When I first experienced this I went into panic overdrive. ‘My god, what is wrong with me? Why can’t I write? Am I dead?’ I would sit at my desk and stare teary-eyed at a blank screen. This could last days, weeks if I was unlucky. It terrified me.
But the more this happened, the more I came to accept that it’s just a part of me, a rather annoying part, like my fear of spiders and feet. So whereas I scream for my husband to remove a spider and make sure that I avert my eyes from any bare-footed soul, I knew I had to try and take a little control over this non-writing situation. In my head, these were my options :
- Just give up (NO WAY!)
- Just keep writing the WIP, even if it’s a load of foul-stenching rubbish (nope, I didn’t even have rubbish words in me).
- Leave it and start a new manuscript (can’t … once I start a job, have to get it finished before moving on).
- Leave it and write something completely different (hmmm …)
I started my writing journey with short stories, but always, always knew that I wanted to write for children.
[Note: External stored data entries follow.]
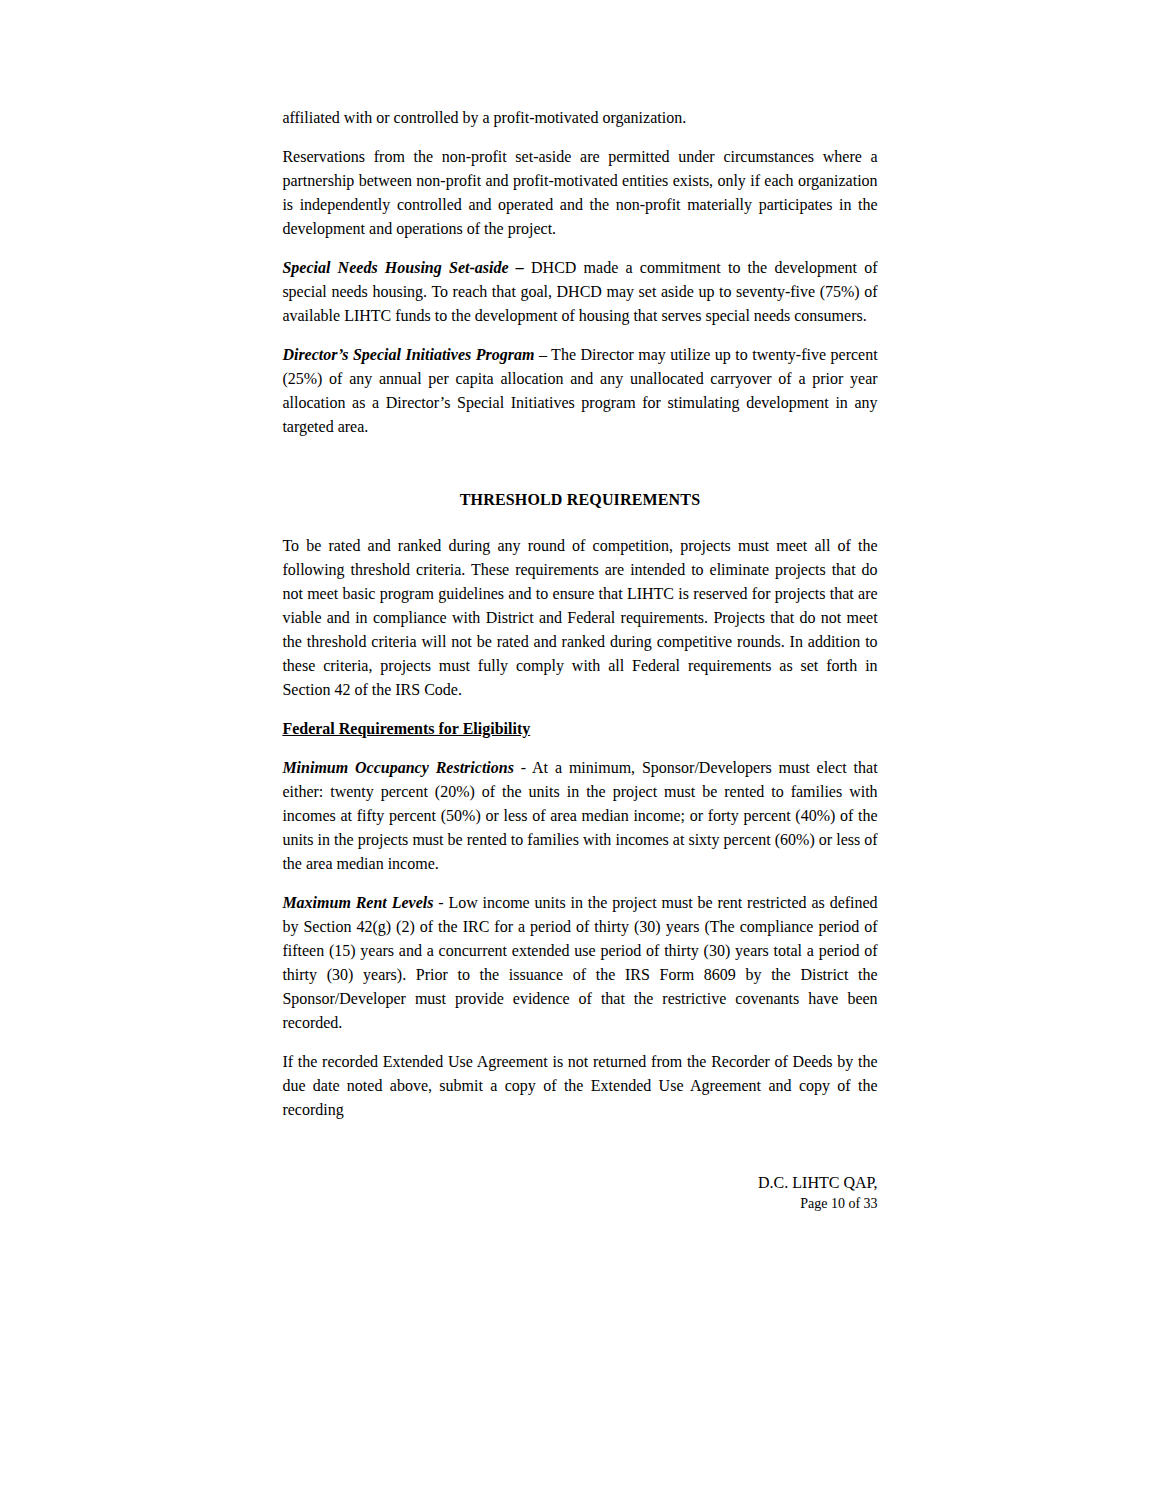affiliated with or controlled by a profit-motivated organization.
Reservations from the non-profit set-aside are permitted under circumstances where a partnership between non-profit and profit-motivated entities exists, only if each organization is independently controlled and operated and the non-profit materially participates in the development and operations of the project.
Special Needs Housing Set-aside – DHCD made a commitment to the development of special needs housing. To reach that goal, DHCD may set aside up to seventy-five (75%) of available LIHTC funds to the development of housing that serves special needs consumers.
Director’s Special Initiatives Program – The Director may utilize up to twenty-five percent (25%) of any annual per capita allocation and any unallocated carryover of a prior year allocation as a Director’s Special Initiatives program for stimulating development in any targeted area.
THRESHOLD REQUIREMENTS
To be rated and ranked during any round of competition, projects must meet all of the following threshold criteria. These requirements are intended to eliminate projects that do not meet basic program guidelines and to ensure that LIHTC is reserved for projects that are viable and in compliance with District and Federal requirements. Projects that do not meet the threshold criteria will not be rated and ranked during competitive rounds. In addition to these criteria, projects must fully comply with all Federal requirements as set forth in Section 42 of the IRS Code.
Federal Requirements for Eligibility
Minimum Occupancy Restrictions - At a minimum, Sponsor/Developers must elect that either: twenty percent (20%) of the units in the project must be rented to families with incomes at fifty percent (50%) or less of area median income; or forty percent (40%) of the units in the projects must be rented to families with incomes at sixty percent (60%) or less of the area median income.
Maximum Rent Levels - Low income units in the project must be rent restricted as defined by Section 42(g) (2) of the IRC for a period of thirty (30) years (The compliance period of fifteen (15) years and a concurrent extended use period of thirty (30) years total a period of thirty (30) years). Prior to the issuance of the IRS Form 8609 by the District the Sponsor/Developer must provide evidence of that the restrictive covenants have been recorded.
If the recorded Extended Use Agreement is not returned from the Recorder of Deeds by the due date noted above, submit a copy of the Extended Use Agreement and copy of the recording
D.C. LIHTC QAP,
Page 10 of 33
So whilst I wrote my first book I left my short-story writing to roll wistfully with my beloved tumbleweed. I then got caught up in the human-combustion levels of excitement of achieving my first book deal. Once I settled a bit (because I still find myself letting out a little squeal and doing a jaunty little skip every now and again) I got going on a new manuscript. The words flowed magically for a couple of months until I found myself once more in that lonely, crippling wilderness of self-doubt. The words were gone. Sucked out of me. And that’s when I grasped onto my fourth option.
So for the past two months I’ve been writing short stories. One, I’ve entered in a competition and it’s been shortlisted, some I’ve posted here. I also decided to give ‘flash fiction’ a go. I once won a competition for a 6-word story, so thought that 500 words should be achievable. It was tough but I enjoyed every second of the writing, hacking away till I was left with 498 words. To top it all off, my first attempt has been longlisted in this quarter’s ‘Flash 500’ competition.
With the buoyancy of these small successes, I found that my WIP started niggling away at me again. Then the lightning spark struck once more and I dived back in – energised and excited to be back. Can’t wait now to get the story finished. So, if you find yourself staring at a blank screen, maybe writing something completely different, something you’ve never tried before – a short story, a piece of flash, a poem, an article – may well be the impetus you need to get back into your rested WIP. I mean we all need a break from those we hold dearly every once in a while, don’t we? And they do say that ‘good things come to those who wait’ – as a writer, you so have to believe in that!